Low stocks have their evils too. Incase of a break in supply of raw materials, production stops. Finished goods stock might run out forcing the customers to lose their confidence in you and take business elsewhere. Low stocks also mean frequent ordering. Costs of transporting ordered goods, insurance in transit and other significant clerical costs related to ordering will sharply rise. Business entities are faced with the problem of meeting two conflicting needs. The stocks are to be maintained at a high level for efficient and smooth production and sales operations. They are also to be maintained at a lower level to maximize profitability.

The problem has to be solved mathematically. All stock related costs have been classified as either stock ordering costs or stock holding costs. Stock ordering costs decrease with increase in inventory maintained while stock holding costs increase with increase in inventory maintained. When curves of the above functions are drawn on costs vs. inventory size axis, they intersect at a point where both costs are equal. This is the economic inventory quantity and if stock is maintained at this level, costs will be at their lowest.
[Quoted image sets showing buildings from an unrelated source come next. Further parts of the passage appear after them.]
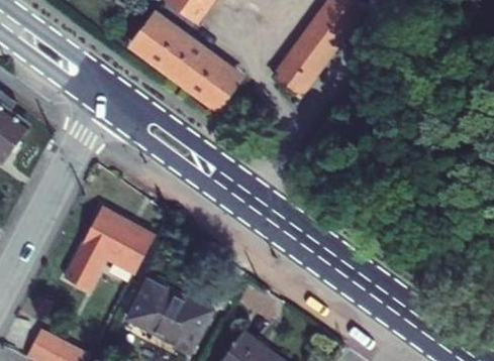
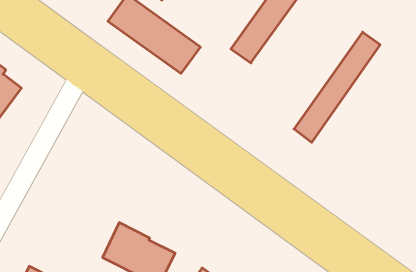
building: none -> [294,32,380,142]
building: [64,207,155,291] -> none

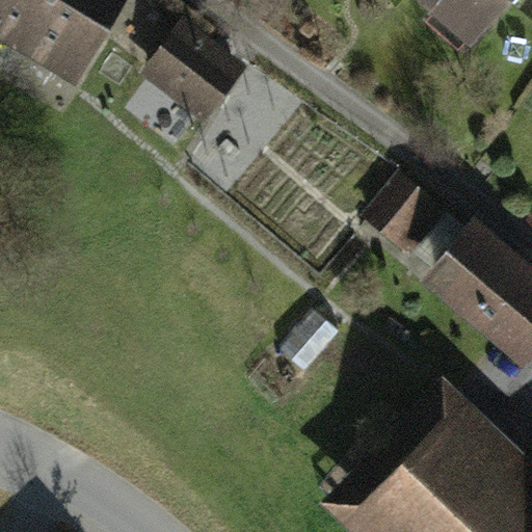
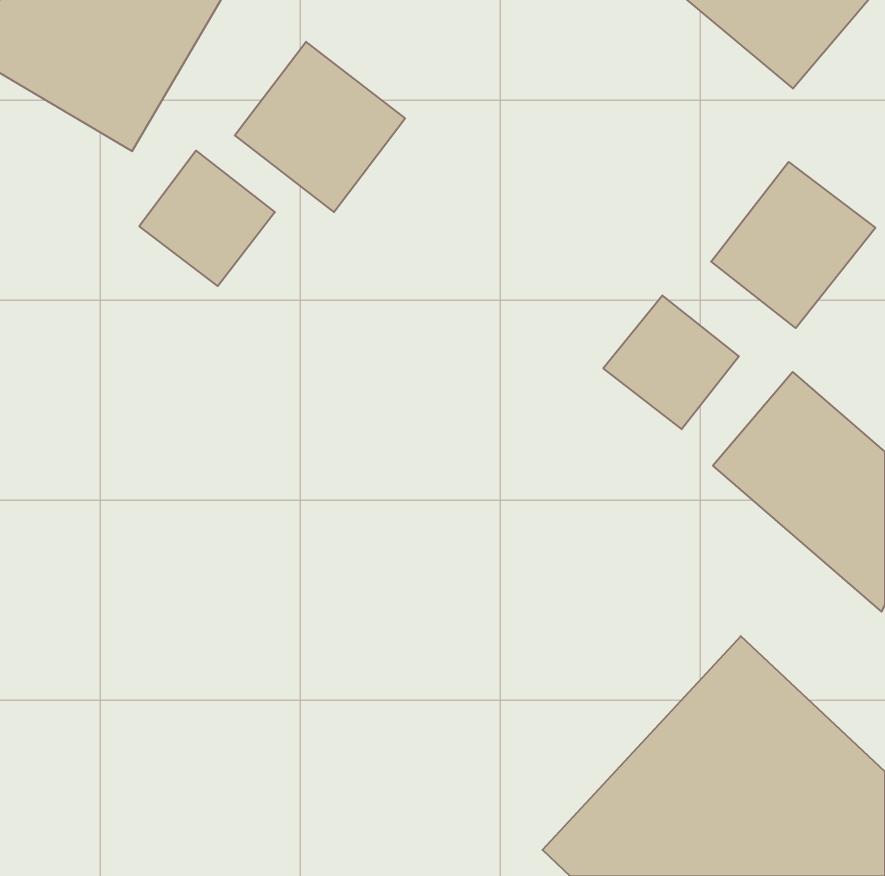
building: none -> [139,151,275,286]
building: none -> [711,162,875,328]

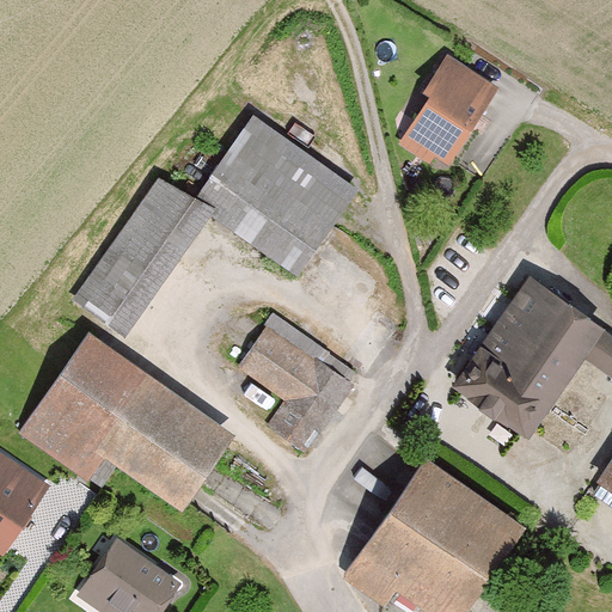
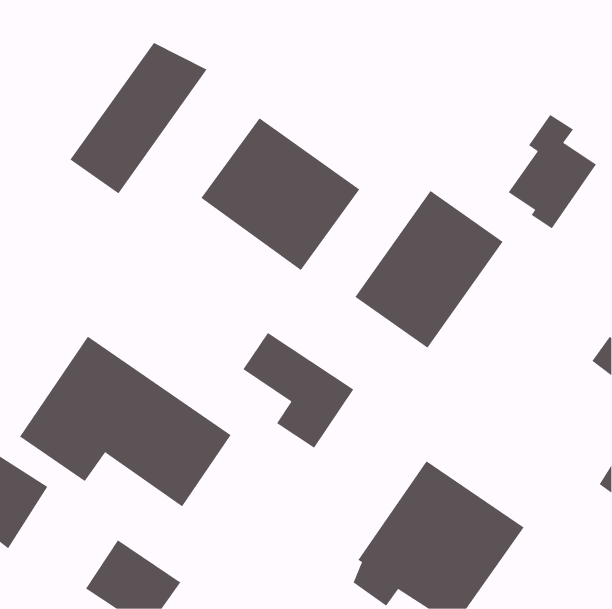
building: [402,50,490,165] -> [508,114,597,229]
building: [74,183,212,335] -> [69,42,207,194]
building: [455,280,604,437] -> [355,190,503,349]

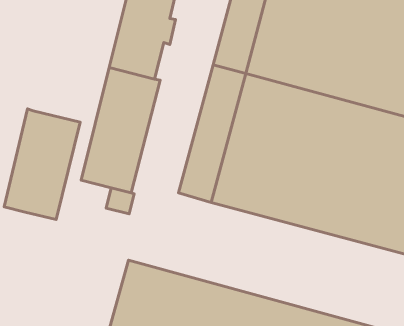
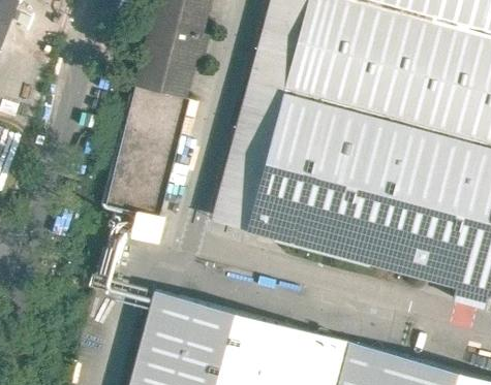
building: [4,109,80,219] -> none

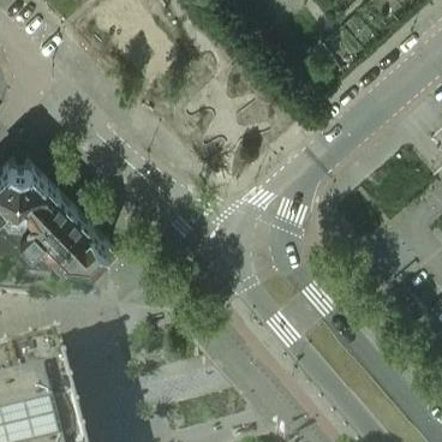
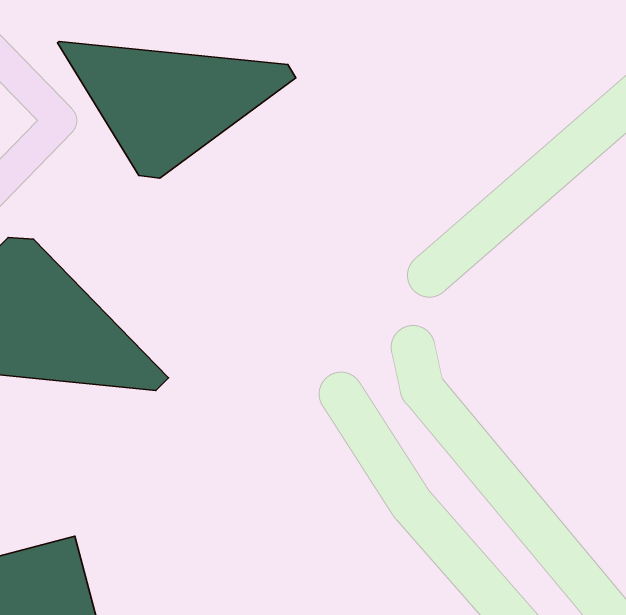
building: none -> [57,41,296,178]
Proper receivables management increases sales, creditor’s management increases financing and stock management reduces costs. Cash will start streaming in and with it comes another challenge-how do you manage your cash?

Pilling it in a bank account wont work. Sometimes the ledger fees and transaction costs exceed the interest that they offer for the money banked and who gains at the end? It’s the bank. Do you get some light to the source of their billions profit every year?

Entities that avoid dealing with liquid cash could be working it the right way but they are exposed to massive banking frauds and unnecessary costs associated to bouncing cheques. Many entities have therefore opted to deal with liquid cash despite the risks that they face. Robbers have reigned everywhere and if not, dishonest staff has taken their part. This has forced the entities to take fidelity covers for their cash at an extra cost.

For entities that deal with cash, they have to keep it to meet their transaction needs, take advantage of investment opportunities that come their way and meet any emergencies or unusual demand for cash. Like stock, keeping cash in large amounts has its costs. Its purchasing power might be lowered due to inflation and there is the investment return that has been foregone by holding the cash in its liquid form.

Insufficient cash leads to increased transaction costs incurred each time cash is raised. Cash discounts may also be lost over and above the loss of good credit rating. An entity may also fail to honour its obligations in time due to insufficient cash and this may attract penalty interest. So there comes the challenge of meeting two conflicting needs. Cash has to be kept in large amount for smooth running of business and in small amounts to avoid risks and maximize profits.

Mathematically, cash costs have been classified into cash holding costs which increase with increase in cash balance maintained and transaction costs which decrease with increase in cash balance maintained. On an axis of cash costs vs. cash balance maintained, the curves of the costs functions will intersect at a point which the costs are equal and the total costs lowest.

In the end, prices will remain the same, sales increase and costs reduce. Running a business is quite simple and you really don’t have to be avarice. Do you?